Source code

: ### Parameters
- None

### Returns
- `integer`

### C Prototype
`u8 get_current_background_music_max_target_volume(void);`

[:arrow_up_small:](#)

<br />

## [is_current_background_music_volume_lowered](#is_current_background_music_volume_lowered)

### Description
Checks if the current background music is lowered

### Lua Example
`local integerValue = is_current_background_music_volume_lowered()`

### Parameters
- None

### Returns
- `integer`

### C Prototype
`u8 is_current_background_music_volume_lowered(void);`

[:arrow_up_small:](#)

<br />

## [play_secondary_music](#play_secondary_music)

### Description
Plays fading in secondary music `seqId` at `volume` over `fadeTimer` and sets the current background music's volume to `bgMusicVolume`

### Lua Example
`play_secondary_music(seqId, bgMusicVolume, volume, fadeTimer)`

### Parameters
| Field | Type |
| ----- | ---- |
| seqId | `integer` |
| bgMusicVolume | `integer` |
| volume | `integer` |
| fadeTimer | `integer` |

→ **Exercise brief**: Find each line in the material above that carries the string "seqId", and copy it.

→ **Response area**:
Plays fading in secondary music `seqId` at `volume` over `fadeTimer` and sets the current background music's volume to `bgMusicVolume`
`play_secondary_music(seqId, bgMusicVolume, volume, fadeTimer)`
| seqId | `integer` |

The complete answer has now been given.